#### [Task]
Print nothing but the lines from the start of the listing below through the line that contains "reg x1, x2, x3, x4, x5, x6, x7, x8;". Do not include the pictures.
Segment Start: Input for this task
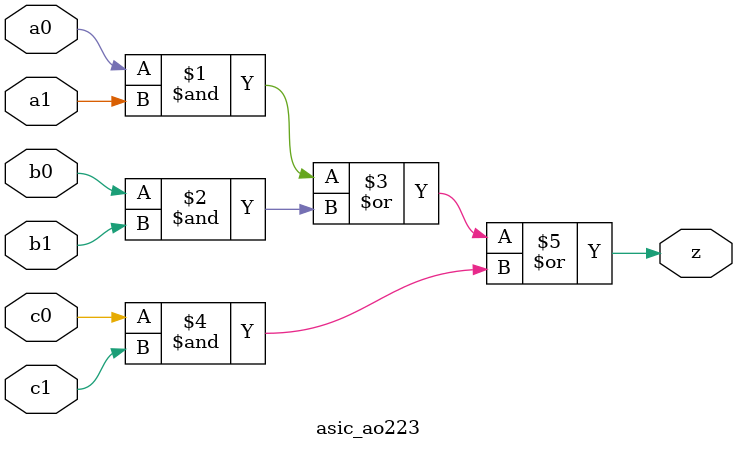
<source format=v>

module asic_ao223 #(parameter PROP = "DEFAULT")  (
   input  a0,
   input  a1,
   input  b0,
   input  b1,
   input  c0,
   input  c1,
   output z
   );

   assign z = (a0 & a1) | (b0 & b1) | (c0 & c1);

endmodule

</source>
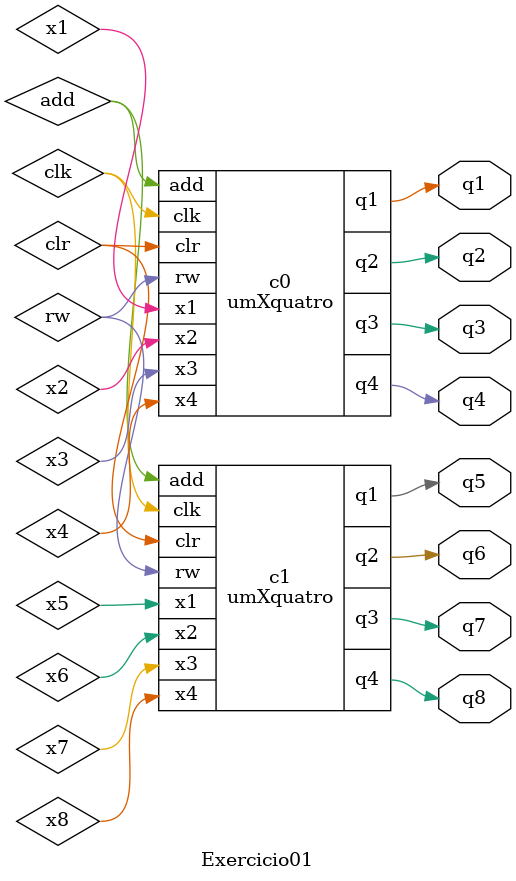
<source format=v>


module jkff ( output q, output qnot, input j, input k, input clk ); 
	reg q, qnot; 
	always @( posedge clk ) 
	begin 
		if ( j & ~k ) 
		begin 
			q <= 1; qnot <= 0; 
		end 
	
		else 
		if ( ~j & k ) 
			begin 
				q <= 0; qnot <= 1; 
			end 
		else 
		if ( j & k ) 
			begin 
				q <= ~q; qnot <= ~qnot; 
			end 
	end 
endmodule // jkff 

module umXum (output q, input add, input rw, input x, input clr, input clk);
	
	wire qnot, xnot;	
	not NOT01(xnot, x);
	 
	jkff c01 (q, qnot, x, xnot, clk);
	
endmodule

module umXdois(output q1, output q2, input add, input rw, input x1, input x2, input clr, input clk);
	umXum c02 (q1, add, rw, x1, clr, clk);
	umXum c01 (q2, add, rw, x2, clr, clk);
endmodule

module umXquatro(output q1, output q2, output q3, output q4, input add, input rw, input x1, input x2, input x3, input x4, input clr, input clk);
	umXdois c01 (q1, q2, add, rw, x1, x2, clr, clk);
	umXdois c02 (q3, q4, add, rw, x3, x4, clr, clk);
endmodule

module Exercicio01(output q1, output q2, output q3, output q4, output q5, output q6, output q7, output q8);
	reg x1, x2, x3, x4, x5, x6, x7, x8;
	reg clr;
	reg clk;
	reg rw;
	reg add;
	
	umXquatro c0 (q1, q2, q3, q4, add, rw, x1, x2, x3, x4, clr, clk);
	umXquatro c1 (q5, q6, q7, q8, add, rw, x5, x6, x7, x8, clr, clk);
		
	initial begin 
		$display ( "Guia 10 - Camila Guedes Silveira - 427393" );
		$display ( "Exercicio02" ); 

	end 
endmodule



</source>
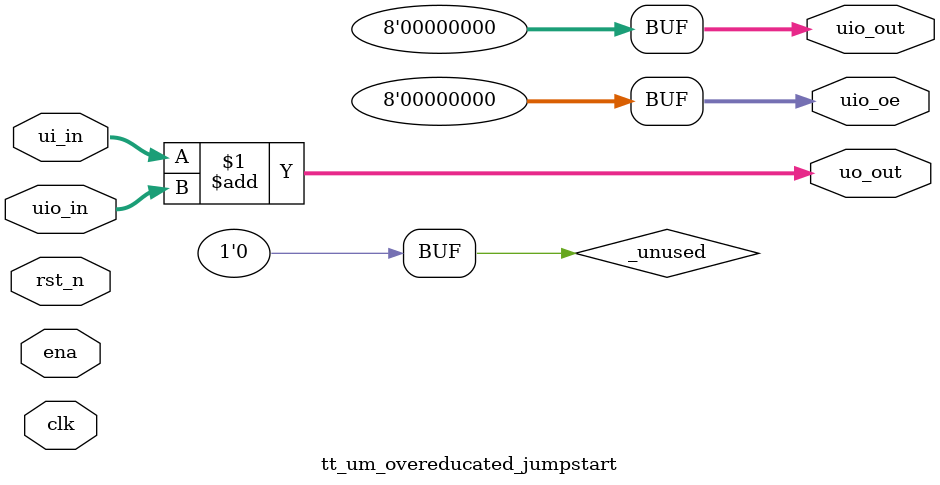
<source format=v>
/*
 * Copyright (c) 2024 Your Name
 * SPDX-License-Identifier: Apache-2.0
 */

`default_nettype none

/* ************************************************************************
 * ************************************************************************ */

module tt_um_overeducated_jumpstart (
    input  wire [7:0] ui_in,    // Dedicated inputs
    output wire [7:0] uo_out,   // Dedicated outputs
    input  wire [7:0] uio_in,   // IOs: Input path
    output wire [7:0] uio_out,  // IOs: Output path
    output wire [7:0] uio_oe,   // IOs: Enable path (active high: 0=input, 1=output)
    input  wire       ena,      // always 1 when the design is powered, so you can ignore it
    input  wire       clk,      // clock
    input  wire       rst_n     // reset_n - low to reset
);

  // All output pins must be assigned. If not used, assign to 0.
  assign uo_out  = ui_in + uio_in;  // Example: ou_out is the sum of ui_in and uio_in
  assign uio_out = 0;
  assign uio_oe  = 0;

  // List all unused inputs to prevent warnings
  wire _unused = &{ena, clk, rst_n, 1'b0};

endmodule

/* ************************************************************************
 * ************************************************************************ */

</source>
Segment End: Input for this task
#### [Written answer]
<source format=v>

module asic_ao223 #(parameter PROP = "DEFAULT")  (
   input  a0,
   input  a1,
   input  b0,
   input  b1,
   input  c0,
   input  c1,
   output z
   );

   assign z = (a0 & a1) | (b0 & b1) | (c0 & c1);

endmodule

</source>
<source format=v>


module jkff ( output q, output qnot, input j, input k, input clk ); 
	reg q, qnot; 
	always @( posedge clk ) 
	begin 
		if ( j & ~k ) 
		begin 
			q <= 1; qnot <= 0; 
		end 
	
		else 
		if ( ~j & k ) 
			begin 
				q <= 0; qnot <= 1; 
			end 
		else 
		if ( j & k ) 
			begin 
				q <= ~q; qnot <= ~qnot; 
			end 
	end 
endmodule // jkff 

module umXum (output q, input add, input rw, input x, input clr, input clk);
	
	wire qnot, xnot;	
	not NOT01(xnot, x);
	 
	jkff c01 (q, qnot, x, xnot, clk);
	
endmodule

module umXdois(output q1, output q2, input add, input rw, input x1, input x2, input clr, input clk);
	umXum c02 (q1, add, rw, x1, clr, clk);
	umXum c01 (q2, add, rw, x2, clr, clk);
endmodule

module umXquatro(output q1, output q2, output q3, output q4, input add, input rw, input x1, input x2, input x3, input x4, input clr, input clk);
	umXdois c01 (q1, q2, add, rw, x1, x2, clr, clk);
	umXdois c02 (q3, q4, add, rw, x3, x4, clr, clk);
endmodule

module Exercicio01(output q1, output q2, output q3, output q4, output q5, output q6, output q7, output q8);
	reg x1, x2, x3, x4, x5, x6, x7, x8;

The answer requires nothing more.